Is it likely that Moammar Gaddafi, who overthrew King Idris to establish his regime, thought like Macbeth when he had the king of Scotland murdered? Did he worry that the horrid deed would drown the wind with tears? Tyranny for Gaddafi was not a moral problem any more than murder. Macduff’s outburst, “We’ll have thee as our rarer monsters are, painted upon a pole, and underwrit, Here may you see the tyrant,” might scare him — it did scare him, and he murdered political opponents by the thousands, forced thousands more into European and American emigration. But it did not affect him the way it did Macbeth, whose feelings of guilt contribute to his undoing. Shakespeare did not underestimate political power; on the contrary, the crimes or political crises in his plays are resolved by political means and military force, or the police power of the state. However, his dramas take place against a moral or political background that is readily intelligible to his audience, which expects to see guilt, or contrition, or at least rationalization in his protagonists.

It is not at all clear that non-Western tyrants (let us be nice and not single out the Arabs) see any reason for such sentiments. We have been engaging in “nation-building” efforts a key component of which is to transfer to these distant lands the political habits and individual moral outlooks that we take for granted. We expect them to want to be, if only hypocritically, decent personally if they are going to set up decent political regimes.

The Arabs (and others) always understood this to be a major Western weakness. That is why, among other things, they use the language of Western progressivism in their PR. They are for “socialism” — jamahiriyah means “people’s state,” as in “people’s democracy” in Stalinist Eastern Europe — they participate in human rights panels and committees at the UN, they denounce “colonialism” and “imperialism” and support one another’s “liberation movements,” when they are far away.
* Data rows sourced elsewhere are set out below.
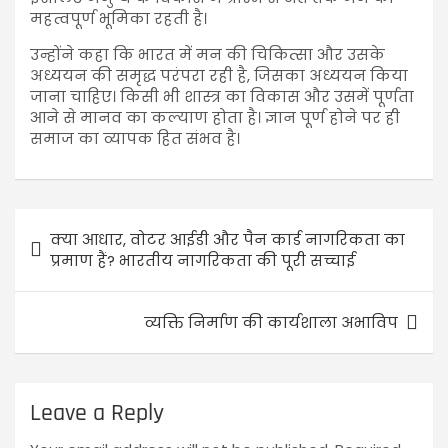
महत्वपूर्ण भूमिका रहती है।
उन्होंने कहा कि भारत में मन की चिकित्सा और उसके
अध्ययन की समृद्ध परंपरा रही है, जिसका अध्ययन किया
जाना चाहिए। किसी भी शास्त्र का विकास और उसमें पूर्णता
आने से मानव का कल्याण होता है। ज्ञान पूर्ण होने पर ही
समाज का व्यापक हित संभव है।
क्या आधार, वोटर आईडी और पैन कार्ड नागरिकता का
प्रमाण हैं? भारतीय नागरिकता की पूरी सच्चाई
व्यक्ति निर्माण की कार्यशाला अभाविप
Leave a Reply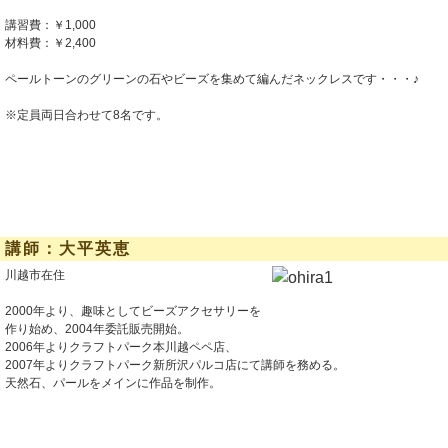
講習費：￥1,000
材料費：￥2,400
ペールトーンのグリーンの石やビーズを集めて編んだネックレスです・・・♪
※定員両日合わせて8名です。
講師：大平英恵
川越市在住
2000年より、趣味としてビーズアクセサリーを
作り始め、2004年委託販売開始。
2006年よりクラフトパーク本川越ペペ店、
2007年よりクラフトパーク新所沢パルコ店にて講師を務める。
天然石、パールをメインに作品を制作。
Democratic forces and human rights movements did not scare Arab tyrannies. They repressed them, co-opted them, ignored them, depending on what was most cost-effective, or what pleased the whims of the ruling cliques. These forces and movements, such as they were and are, always appealed for support in the West, rarely obtained it. It is not surprising the strongmen should feel invulnerable.

Tormented by his own evil, paranoid, Macbeth falls back on the desperate idea, obtained from the witches, that he is indestructible because the forces needed to overcome him have not, or cannot be, mobilized. In this Shakespeare understood a central factor in the psychology of tyrants applicable to all times and places. But there were mobilizations in many Arab countries in the past year. We had nothing to do with them, as best anyone knows, and it is not at all certain they will have anything to do with us in the spring’s aftermath.
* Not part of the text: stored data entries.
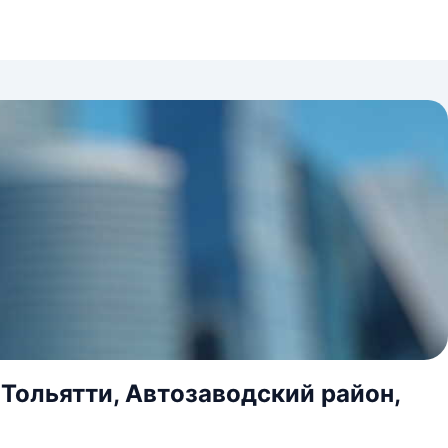
 Тольятти, Автозаводский район,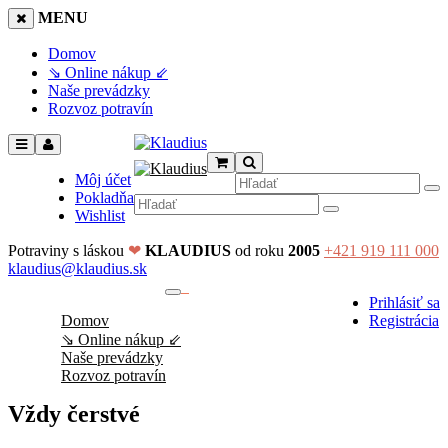
MENU
Domov
⇘ Online nákup ⇙
Naše prevádzky
Rozvoz potravín
Môj účet
Pokladňa
Wishlist
Potraviny s láskou
❤
KLAUDIUS
od roku
2005
+421 919 111 000
klaudius@klaudius.sk
0
Prihlásiť sa
No products in the cart.
Domov
Registrácia
⇘ Online nákup ⇙
Naše prevádzky
Rozvoz potravín
Vždy čerstvé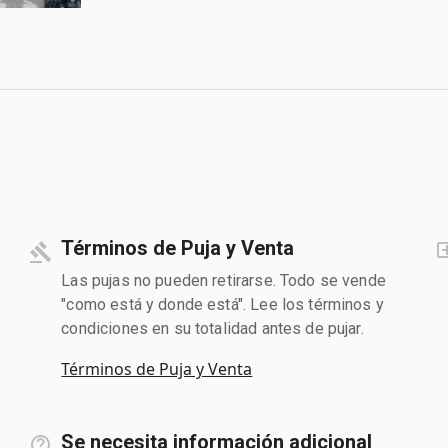
Términos de Puja y Venta
Las pujas no pueden retirarse. Todo se vende
"como está y donde está". Lee los términos y
condiciones en su totalidad antes de pujar.
Términos de Puja y Venta
Se necesita información adicional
Did Gaddafi have a final insight when they cornered him and did it move him, the old soldier — a graduate of Sandhurst, no less — to one last fight?

I will not yield
To kiss the ground before young Malcolm’s feet
And to be baited with the rabble’s curse.
Though Birnan Wood be come to Dunsinane,
And thou opposed, being of no woman born,
Yet I will try the last. Before my body
And damned be him that first cries, “Hold, enough!”
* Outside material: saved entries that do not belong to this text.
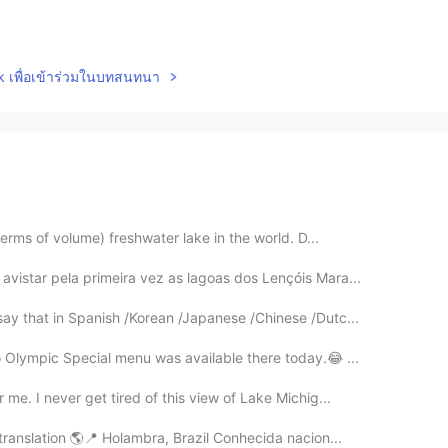
lk เพื่อเข้าร่วมในบทสนทนา
terms of volume) freshwater lake in the world. D...
vistar pela primeira vez as lagoas dos Lençóis Mara...
say that in Spanish /Korean /Japanese /Chinese /Dutc...
o Olympic Special menu was available there today.😂 ...
me. I never get tired of this view of Lake Michig...
 translation 🌎📍 Holambra, Brazil Conhecida nacion...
The Arab tyrants of Gaddafi’s generation explained their deeds and their regimes with a mixture of references to Islam when it suited them, to a golden age that may have existed once, to anti-colonial struggles they turned into founding myths, even if — especially if — they participated in the often violent displacement of the founders. This official front worked for decades. The Arab revolt of the past months tore it down. Zine Ben Ali gave up, slunked out of Tunisia for a quiet exile in Riyadh. Hosni Mubarak gave up, perhaps demoralized as his own old Army comrades abandoned him. Gaddafi chose to fight and die. Can the revolt now restore some degree of normality to these lands scorched by bitterness?

Hail, King! For so thou art. [Macduff says to Malcolm] Behold where stands
The usurper’s cursed head. The time is free.

Would that we knew how to help them use the time they have paid dearly for. But if we do not, perhaps the best we can do is stand aside.